# Capable but Disabled bei IBM



## tefla (19. November 2002)

SMART: Capable but Disabled

so werden meine Festplatten gebootet !

Was heisst das ??? Haben meine Platten so nich die volle Leistung ? Oder was ??? Das kommt mir spanisch vor *g*


bitte um Aufklärung...helft mir *g*


----------



## eViLaSh (19. November 2002)

diese funktion benötigst du glaube ich zum testen der festplatte...


----------



## tefla (19. November 2002)

du meinst also wenn das da steht laufen die Platten in ner Testphase ???

ich mein meine Betriebssysteme laufen alle stabil ..... hm komisch


----------



## Robert Martinu (19. November 2002)

SMART (Self Monitoring, Analysis and Reporting Technology) ist ein Plattenmanagementsystem, das diverse Betreibsparameter mitprotokolliert (und so gewisse Rückschlüsse auf die nähere Zukunft der Platte zulässt).

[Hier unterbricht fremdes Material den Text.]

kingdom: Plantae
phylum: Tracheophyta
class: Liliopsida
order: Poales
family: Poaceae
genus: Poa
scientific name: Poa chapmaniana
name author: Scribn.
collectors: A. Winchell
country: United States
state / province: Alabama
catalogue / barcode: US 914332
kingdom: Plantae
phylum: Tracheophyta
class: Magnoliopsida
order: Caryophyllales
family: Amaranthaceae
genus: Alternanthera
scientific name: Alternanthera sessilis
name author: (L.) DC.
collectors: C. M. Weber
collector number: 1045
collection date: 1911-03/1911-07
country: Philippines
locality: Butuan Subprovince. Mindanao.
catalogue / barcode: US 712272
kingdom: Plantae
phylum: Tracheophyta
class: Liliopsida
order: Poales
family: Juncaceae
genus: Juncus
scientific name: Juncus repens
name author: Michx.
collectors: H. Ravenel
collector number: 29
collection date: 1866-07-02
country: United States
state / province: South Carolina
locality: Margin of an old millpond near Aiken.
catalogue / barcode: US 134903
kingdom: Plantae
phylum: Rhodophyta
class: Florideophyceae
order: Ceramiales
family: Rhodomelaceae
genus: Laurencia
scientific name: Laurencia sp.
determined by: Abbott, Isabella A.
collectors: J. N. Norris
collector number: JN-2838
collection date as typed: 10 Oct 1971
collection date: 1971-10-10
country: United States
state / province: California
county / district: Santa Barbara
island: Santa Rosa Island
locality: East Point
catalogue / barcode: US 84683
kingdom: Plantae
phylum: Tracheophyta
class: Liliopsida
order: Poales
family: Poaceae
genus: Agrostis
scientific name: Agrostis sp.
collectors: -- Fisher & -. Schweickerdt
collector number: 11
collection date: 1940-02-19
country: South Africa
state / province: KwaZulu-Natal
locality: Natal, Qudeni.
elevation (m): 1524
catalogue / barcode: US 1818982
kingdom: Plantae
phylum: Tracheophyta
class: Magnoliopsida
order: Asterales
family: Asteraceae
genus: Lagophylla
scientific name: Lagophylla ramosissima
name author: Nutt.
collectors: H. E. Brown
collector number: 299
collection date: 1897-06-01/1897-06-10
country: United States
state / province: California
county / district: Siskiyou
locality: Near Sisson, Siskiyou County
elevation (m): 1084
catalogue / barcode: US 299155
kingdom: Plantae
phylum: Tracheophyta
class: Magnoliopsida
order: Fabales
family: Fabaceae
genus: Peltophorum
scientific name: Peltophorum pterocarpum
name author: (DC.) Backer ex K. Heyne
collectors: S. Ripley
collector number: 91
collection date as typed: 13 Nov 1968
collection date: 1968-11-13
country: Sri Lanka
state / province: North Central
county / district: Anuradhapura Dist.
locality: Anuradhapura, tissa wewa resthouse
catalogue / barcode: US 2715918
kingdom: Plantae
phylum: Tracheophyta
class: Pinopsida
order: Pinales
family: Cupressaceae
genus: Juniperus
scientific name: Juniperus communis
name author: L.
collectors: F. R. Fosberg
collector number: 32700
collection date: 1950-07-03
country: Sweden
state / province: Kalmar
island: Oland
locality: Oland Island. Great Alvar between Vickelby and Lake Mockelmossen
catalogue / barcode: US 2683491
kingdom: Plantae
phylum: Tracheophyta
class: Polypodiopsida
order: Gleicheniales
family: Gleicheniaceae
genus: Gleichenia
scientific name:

Wenn du ein passendes Tool laufen hättest könntest du bei laufendem SMART etwaigen zukünftigen Datenverlusten durch Plattenausfall vorbeugen. Ohne so ein Programm bringt dir ein abgeschaltetes SMART unter Umständen bessere Performance weil die Plattenelektronik nicht so viel zu tun hat (Consumerelektronik ist halt nicht umbedingt auf Leistung sondern auf Kosten optimiert  ).


----------



## tefla (19. November 2002)

danke für die klasse antwort.


wo bekommt man so ein SMART Programm her ? gibts da was für Lau ?Ansonsten lass ichs nämlich abgeschaltet aba das SMART klingt interessant und wär ganz praktisch bei meinem rechner


----------



## Robert Martinu (19. November 2002)

IBM bietet Software in der Richtung an:
IBM-Utilities 
(Die andern Tools sind vielleicht auch ganz interessant)

Zum Ausprobieren tuts auch die kostenlose Trial von "Active SMART".


----------